No que depender da equipa de Rio, o atual presidente do partido é o único com competências para trabalhar as listas de candidatos a deputados (incluindo cabeças de listas) com as estruturas do partido. E é pouco provável que venha a abdicar dessa prerrogativa.

Adiamento das eleições internas vai ser ponderado

De resto, a direção de Rui Rio ainda não excluiu a hipótese de voltar a propor o adiamento das eleições internas. A solução foi discutida na último Conselho Nacional do partido, mas acabou por ser chumbada por uma maioria expressiva de conselheiros.

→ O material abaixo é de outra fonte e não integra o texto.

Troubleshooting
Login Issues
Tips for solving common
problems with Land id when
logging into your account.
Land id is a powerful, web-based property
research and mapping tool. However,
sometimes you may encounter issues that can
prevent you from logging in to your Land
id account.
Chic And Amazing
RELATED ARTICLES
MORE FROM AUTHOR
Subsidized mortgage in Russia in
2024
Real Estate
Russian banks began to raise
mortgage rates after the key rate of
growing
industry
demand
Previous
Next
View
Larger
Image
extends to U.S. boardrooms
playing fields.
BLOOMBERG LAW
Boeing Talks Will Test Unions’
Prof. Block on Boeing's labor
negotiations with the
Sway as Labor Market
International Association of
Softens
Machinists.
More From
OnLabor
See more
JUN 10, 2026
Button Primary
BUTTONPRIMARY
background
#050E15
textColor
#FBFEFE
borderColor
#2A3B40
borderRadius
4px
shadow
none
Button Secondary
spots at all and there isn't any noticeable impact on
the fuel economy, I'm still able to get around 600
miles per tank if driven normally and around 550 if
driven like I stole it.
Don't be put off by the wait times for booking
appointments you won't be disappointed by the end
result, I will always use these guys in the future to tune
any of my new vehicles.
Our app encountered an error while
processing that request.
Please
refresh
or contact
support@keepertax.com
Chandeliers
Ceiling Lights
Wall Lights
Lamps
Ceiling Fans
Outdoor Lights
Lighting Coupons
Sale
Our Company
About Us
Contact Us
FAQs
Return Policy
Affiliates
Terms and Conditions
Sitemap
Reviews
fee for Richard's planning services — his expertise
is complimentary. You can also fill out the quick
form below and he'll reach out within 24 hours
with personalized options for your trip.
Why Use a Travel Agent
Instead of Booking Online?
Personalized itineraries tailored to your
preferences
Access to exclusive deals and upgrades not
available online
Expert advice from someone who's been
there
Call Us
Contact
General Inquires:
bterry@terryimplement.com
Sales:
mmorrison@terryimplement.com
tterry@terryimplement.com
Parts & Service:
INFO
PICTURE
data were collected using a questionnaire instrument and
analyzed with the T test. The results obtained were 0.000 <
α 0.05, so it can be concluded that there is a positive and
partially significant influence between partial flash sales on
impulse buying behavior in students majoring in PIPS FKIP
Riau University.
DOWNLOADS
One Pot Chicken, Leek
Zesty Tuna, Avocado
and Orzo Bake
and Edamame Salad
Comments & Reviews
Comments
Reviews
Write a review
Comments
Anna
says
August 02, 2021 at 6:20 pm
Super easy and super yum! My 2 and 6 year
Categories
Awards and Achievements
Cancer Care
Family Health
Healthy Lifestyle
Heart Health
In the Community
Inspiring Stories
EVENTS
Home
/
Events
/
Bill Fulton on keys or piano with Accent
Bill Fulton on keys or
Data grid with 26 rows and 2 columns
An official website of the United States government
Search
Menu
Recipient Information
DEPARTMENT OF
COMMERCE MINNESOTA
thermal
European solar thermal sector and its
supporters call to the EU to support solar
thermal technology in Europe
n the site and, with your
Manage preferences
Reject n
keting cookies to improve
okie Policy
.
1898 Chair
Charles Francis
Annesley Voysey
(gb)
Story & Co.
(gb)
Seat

Na altura, Rui Rio defendeu a proposta para evitar que o partido mergulhasse na situação em que acabou por mergulhar: estar a discutir a vida interna quando o partido devia estar a preparar a campanha eleitoral e discutir um programa alternativa ao de António Costa.

Os argumentos do líder social-democrata foram desvalorizados pelos críticos internos, que nunca acreditaram que o Orçamento fosse de facto chumbado. Agora, e depois de se terem confirmado as eleições antecipadas, resta saber se Rui Rio vai ou não insistir em propor o adiamento das eleições internas.

O Observador sabe que essa hipótese não está excluída, ainda que o núcleo duro de Rui Rio esteja a avaliar se é ou não uma causa perdida — apesar de as circunstâncias políticas terem mudado, não é líquido que os equilíbrios do Conselho Nacional, órgão do partido a quem compete deliberar sobre o assunto, tenham mudado e que Rio venha a ganhar essa votação.

Na já citada entrevista ao Observador, André Coelho Lima não se compromete com o adiamento das eleições diretas, mas deixa aberta a porta. “As eleições internas no PSD seriam prejudiciais para as hipóteses de o PSD de disputar as legislativas. É uma evidência”, argumentou o vice-presidente do PSD. Resta saber se a proposta vai ou não ser formalizada em Conselho Nacional.